- _GIVEN DATA_

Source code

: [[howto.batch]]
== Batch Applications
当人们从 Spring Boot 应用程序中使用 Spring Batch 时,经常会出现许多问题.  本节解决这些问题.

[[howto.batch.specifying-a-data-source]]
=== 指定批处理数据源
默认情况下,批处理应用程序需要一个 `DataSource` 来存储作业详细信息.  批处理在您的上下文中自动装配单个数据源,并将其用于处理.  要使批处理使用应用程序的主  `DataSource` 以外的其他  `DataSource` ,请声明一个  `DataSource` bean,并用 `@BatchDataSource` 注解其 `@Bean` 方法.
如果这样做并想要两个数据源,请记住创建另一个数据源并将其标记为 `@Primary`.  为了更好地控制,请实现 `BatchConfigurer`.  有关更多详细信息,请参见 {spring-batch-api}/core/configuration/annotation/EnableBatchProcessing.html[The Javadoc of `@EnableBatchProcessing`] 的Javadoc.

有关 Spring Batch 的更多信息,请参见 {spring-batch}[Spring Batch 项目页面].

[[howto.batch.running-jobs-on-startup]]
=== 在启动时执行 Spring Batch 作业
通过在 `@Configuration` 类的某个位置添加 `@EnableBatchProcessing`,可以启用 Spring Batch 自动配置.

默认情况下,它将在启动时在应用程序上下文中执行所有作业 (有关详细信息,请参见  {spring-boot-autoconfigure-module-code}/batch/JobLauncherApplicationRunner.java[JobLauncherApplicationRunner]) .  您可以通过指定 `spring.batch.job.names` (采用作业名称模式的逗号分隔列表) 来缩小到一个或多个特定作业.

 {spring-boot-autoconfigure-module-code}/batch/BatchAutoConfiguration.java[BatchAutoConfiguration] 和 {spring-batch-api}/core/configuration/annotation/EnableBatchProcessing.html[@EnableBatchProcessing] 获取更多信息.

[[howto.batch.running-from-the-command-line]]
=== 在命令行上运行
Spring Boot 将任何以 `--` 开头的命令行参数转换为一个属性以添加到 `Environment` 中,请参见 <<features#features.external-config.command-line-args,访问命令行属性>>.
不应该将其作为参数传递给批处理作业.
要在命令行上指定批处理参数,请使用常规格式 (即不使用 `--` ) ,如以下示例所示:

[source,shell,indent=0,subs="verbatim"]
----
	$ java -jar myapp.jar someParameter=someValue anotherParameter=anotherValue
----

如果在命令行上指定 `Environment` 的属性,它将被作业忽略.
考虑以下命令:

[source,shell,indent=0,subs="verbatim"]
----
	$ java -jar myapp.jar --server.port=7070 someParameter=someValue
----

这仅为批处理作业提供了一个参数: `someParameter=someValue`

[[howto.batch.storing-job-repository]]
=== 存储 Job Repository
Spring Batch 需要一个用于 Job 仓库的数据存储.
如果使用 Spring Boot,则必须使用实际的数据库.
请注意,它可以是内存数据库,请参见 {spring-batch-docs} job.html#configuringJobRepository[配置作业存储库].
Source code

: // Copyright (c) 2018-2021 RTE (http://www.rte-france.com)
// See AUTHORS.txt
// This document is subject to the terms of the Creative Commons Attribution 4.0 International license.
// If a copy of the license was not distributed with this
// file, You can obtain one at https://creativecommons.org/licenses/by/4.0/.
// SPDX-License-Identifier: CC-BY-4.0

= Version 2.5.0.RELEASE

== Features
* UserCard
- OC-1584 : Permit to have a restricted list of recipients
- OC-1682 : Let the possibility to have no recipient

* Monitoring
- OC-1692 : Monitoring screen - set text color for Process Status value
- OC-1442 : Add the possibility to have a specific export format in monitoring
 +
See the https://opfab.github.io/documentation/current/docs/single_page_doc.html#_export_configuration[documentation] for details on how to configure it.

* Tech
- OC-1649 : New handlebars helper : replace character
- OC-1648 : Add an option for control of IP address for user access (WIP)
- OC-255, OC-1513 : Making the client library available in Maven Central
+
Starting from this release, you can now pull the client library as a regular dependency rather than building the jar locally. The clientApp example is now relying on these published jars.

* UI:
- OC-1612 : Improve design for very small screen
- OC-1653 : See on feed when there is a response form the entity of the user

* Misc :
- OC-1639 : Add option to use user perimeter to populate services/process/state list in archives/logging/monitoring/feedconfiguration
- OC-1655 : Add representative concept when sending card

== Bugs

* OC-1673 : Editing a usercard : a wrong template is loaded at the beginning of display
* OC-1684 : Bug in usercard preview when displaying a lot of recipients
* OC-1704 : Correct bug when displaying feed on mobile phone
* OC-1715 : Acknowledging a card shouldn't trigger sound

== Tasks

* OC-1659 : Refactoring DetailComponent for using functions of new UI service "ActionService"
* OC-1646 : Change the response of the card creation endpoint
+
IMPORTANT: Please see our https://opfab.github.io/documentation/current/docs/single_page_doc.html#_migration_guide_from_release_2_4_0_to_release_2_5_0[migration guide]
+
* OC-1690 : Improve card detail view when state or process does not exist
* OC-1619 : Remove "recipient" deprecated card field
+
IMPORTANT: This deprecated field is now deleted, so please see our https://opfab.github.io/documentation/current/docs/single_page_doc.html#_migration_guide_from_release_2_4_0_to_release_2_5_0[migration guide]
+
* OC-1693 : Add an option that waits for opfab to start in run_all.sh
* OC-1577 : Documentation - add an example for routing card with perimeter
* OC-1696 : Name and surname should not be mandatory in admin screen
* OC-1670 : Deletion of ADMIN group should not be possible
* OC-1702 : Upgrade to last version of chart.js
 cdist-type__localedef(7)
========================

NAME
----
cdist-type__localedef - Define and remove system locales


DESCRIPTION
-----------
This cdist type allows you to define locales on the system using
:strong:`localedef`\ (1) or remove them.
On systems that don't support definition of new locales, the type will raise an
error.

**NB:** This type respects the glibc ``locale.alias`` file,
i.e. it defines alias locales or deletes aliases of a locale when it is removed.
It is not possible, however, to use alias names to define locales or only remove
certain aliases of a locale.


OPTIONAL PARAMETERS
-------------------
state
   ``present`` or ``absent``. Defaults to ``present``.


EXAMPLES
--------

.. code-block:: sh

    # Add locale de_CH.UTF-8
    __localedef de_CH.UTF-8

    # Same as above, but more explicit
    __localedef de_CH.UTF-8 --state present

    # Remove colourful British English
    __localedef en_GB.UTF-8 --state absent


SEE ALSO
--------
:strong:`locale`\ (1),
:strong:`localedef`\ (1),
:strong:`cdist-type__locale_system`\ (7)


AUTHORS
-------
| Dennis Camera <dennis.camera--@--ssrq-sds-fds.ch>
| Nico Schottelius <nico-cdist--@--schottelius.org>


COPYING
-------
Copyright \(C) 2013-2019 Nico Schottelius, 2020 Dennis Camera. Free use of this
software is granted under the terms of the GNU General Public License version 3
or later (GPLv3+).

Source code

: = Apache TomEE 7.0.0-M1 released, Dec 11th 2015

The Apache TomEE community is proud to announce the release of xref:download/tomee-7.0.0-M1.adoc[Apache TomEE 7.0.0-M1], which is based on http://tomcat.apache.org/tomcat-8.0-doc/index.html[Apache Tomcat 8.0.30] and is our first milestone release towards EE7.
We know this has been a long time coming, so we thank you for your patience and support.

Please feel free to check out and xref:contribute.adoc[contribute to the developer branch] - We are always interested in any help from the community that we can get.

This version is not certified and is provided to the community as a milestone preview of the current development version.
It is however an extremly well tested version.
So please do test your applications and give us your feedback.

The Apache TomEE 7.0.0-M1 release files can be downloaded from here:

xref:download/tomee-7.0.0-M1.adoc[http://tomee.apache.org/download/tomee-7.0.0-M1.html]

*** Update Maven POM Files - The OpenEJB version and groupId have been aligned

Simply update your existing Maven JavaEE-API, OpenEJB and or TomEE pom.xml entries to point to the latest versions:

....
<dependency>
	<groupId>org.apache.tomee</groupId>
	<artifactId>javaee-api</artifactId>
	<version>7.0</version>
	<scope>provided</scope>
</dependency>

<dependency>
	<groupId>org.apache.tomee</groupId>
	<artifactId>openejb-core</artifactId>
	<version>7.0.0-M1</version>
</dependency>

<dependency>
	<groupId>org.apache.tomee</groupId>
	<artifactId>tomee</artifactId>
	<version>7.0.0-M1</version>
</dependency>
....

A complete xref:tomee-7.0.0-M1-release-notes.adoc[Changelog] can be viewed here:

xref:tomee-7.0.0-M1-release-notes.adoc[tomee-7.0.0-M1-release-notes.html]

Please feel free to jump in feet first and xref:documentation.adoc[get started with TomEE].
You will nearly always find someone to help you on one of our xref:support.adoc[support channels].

- _TO-DO ITEM_
All lines from the opening of the listing above through the line that contains "Spring Batch 自动配置." should be given again exactly, and nothing more.

- _FINISHED TASK_
Source code

: [[howto.batch]]
== Batch Applications
当人们从 Spring Boot 应用程序中使用 Spring Batch 时,经常会出现许多问题.  本节解决这些问题.

[[howto.batch.specifying-a-data-source]]
=== 指定批处理数据源
默认情况下,批处理应用程序需要一个 `DataSource` 来存储作业详细信息.  批处理在您的上下文中自动装配单个数据源,并将其用于处理.  要使批处理使用应用程序的主  `DataSource` 以外的其他  `DataSource` ,请声明一个  `DataSource` bean,并用 `@BatchDataSource` 注解其 `@Bean` 方法.
如果这样做并想要两个数据源,请记住创建另一个数据源并将其标记为 `@Primary`.  为了更好地控制,请实现 `BatchConfigurer`.  有关更多详细信息,请参见 {spring-batch-api}/core/configuration/annotation/EnableBatchProcessing.html[The Javadoc of `@EnableBatchProcessing`] 的Javadoc.

有关 Spring Batch 的更多信息,请参见 {spring-batch}[Spring Batch 项目页面].

[[howto.batch.running-jobs-on-startup]]
=== 在启动时执行 Spring Batch 作业
通过在 `@Configuration` 类的某个位置添加 `@EnableBatchProcessing`,可以启用 Spring Batch 自动配置.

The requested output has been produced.